In the spring of 2012 I had a situation with another mom at a gymnastics class for my daughter. The mother walked in laughing at her daughter, who was covered head-to-toe in peanut butter. I felt a little twinge in my gut when I heard this because our daughters were about to enter a room where they would be touching the same equipment. I asked the mother of the peanut butter-coated little girl if there was a chance she could have it on her hands. The mother seemed irritated at the question and said, “I’m sure, it’s all over her. Why? Is your daughter allergic?” I said that she was. The mother responded with a curt, “What? It’s not like I have a change of clothes for her!” I had no idea what to do with that comment. As I stood there wondering if I would actually have to debate with her to prove that my daughter's life was more important than her child's snacks, the mother grabbed her child and stomped off to the bathroom with her (I assume to wash her daughter’s hands.) A kind woman standing nearby leaned over and said to me, “It’s as if some people need to see it to believe it.” (Later I retold this story to my sister-in-law. Her response was, “Sadly, you have been placed in the role of educating others.”)

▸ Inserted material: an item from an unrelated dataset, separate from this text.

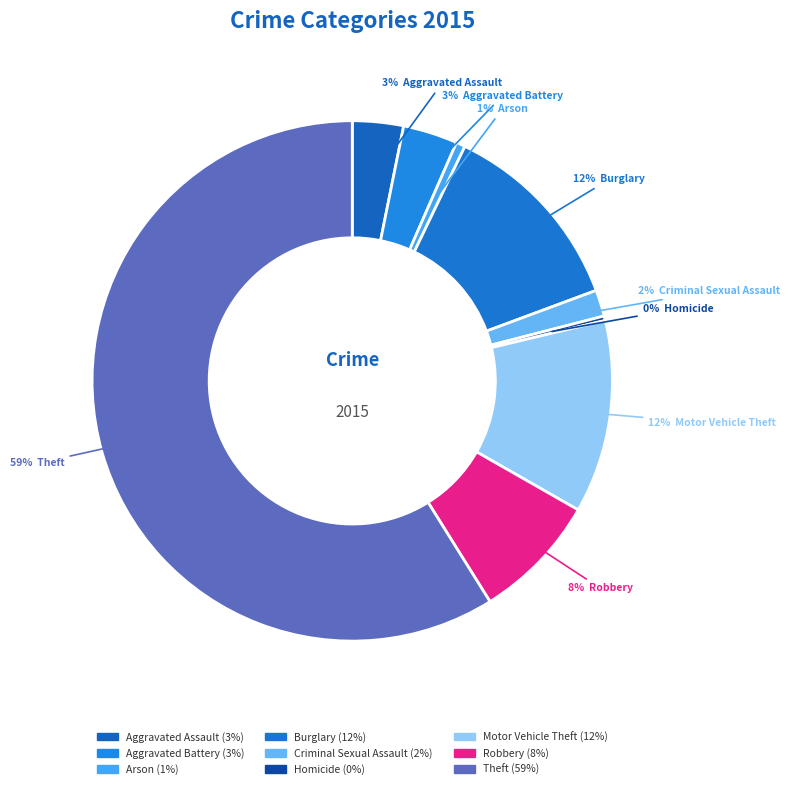

What is the ratio of the value at Theft to the value at Aggravated Battery?

17.4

Later that year, our family was preparing to go across country for the first time in a long while and I found myself wanting something that would help people to immediately recognize that my daughter had food allergies. I hoped that they would be more mindful of their food and/or washing their hands if they were just aware. I think awareness must start with identifying these children so that people can begin to understand just how many kids out there have potentially lethal food allergies. I decided to search for a shirt that was cute, something with a little flair for my fashion-conscious daughter (who threw her first tantrum about what she was wearing when she was sixteen months old.) I needed to offer her something that sent a clear message about her allergies but was still something that she would want to wear. My searches online yielded very little.
I mulled over the events from that day outside the gymnastics class and slowly ideas started coming to me. I shared my ideas with a fantastic graphic designer who just happened to also be a fantastic friend. I have also been blessed to have a small group of friends who have shared in this vision and contributed in one way or another to this whole long road to starting my own small business.